**WORK REQUEST**. Print the records below exactly, from the line containing "campeón maratonista. El" down to the line containing "Nenhum comentário", both lines included, and omit every picture.

[Excerpts from a dataset]
****************************************
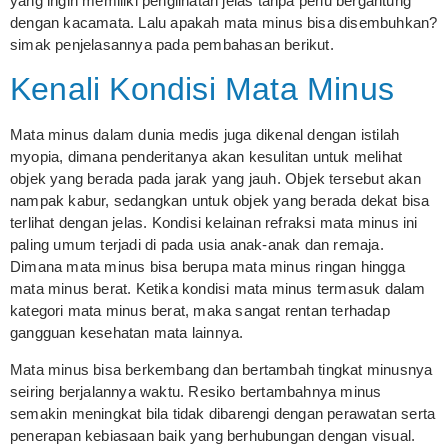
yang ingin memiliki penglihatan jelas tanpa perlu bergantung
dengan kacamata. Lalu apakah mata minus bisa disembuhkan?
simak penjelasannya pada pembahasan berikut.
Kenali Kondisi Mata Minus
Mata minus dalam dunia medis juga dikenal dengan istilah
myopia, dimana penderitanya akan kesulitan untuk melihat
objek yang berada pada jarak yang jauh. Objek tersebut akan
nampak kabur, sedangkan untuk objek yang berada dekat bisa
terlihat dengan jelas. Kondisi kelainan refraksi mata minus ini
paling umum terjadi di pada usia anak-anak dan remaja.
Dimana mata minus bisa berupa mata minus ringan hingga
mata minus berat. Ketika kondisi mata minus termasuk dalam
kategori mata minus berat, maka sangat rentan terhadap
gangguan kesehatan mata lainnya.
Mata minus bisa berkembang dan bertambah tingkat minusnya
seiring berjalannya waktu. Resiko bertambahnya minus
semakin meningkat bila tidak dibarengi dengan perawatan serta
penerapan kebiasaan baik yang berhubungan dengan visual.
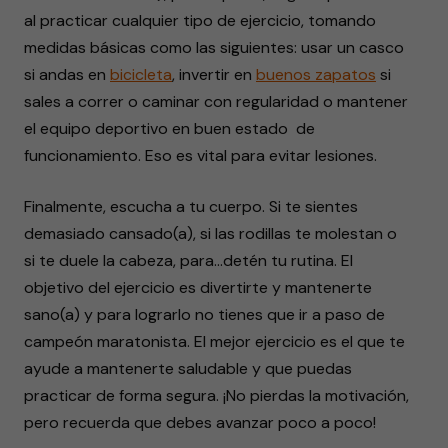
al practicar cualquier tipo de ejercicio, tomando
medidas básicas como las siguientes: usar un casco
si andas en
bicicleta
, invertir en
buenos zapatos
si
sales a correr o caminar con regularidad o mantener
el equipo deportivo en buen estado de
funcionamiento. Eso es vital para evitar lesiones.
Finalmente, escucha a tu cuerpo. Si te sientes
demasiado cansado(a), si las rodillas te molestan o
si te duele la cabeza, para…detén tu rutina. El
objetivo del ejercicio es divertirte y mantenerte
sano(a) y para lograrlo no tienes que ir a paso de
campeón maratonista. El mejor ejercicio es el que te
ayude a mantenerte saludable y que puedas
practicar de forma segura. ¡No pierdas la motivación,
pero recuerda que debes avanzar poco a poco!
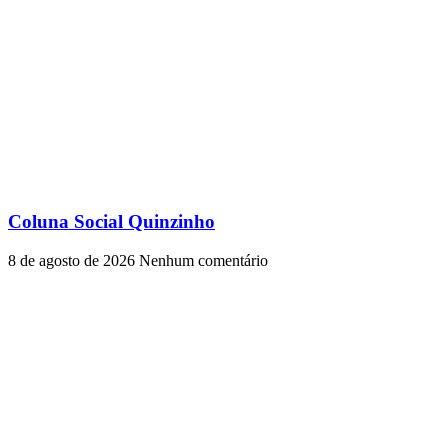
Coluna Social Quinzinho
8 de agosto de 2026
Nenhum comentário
****************************************
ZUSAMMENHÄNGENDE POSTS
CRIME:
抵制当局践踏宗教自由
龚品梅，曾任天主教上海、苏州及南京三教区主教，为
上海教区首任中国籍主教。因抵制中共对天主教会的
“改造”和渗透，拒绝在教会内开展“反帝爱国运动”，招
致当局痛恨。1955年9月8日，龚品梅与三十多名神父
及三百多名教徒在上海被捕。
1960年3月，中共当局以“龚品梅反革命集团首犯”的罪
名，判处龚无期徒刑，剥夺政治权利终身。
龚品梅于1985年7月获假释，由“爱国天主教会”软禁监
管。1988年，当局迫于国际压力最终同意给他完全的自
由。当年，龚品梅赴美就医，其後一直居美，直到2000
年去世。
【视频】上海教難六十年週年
****************************************
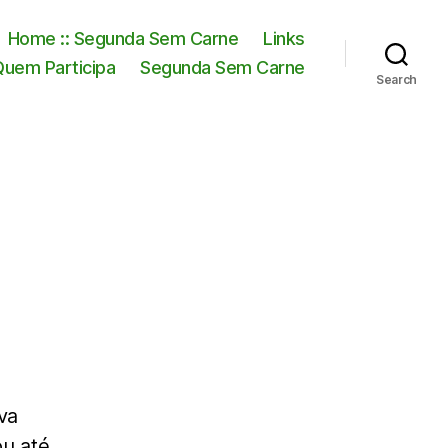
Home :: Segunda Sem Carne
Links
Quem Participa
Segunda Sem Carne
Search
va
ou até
****************************************
**OUTPUT FOR THIS EXERCISE**.
campeón maratonista. El mejor ejercicio es el que te
ayude a mantenerte saludable y que puedas
practicar de forma segura. ¡No pierdas la motivación,
pero recuerda que debes avanzar poco a poco!
Coluna Social Quinzinho
8 de agosto de 2026
Nenhum comentário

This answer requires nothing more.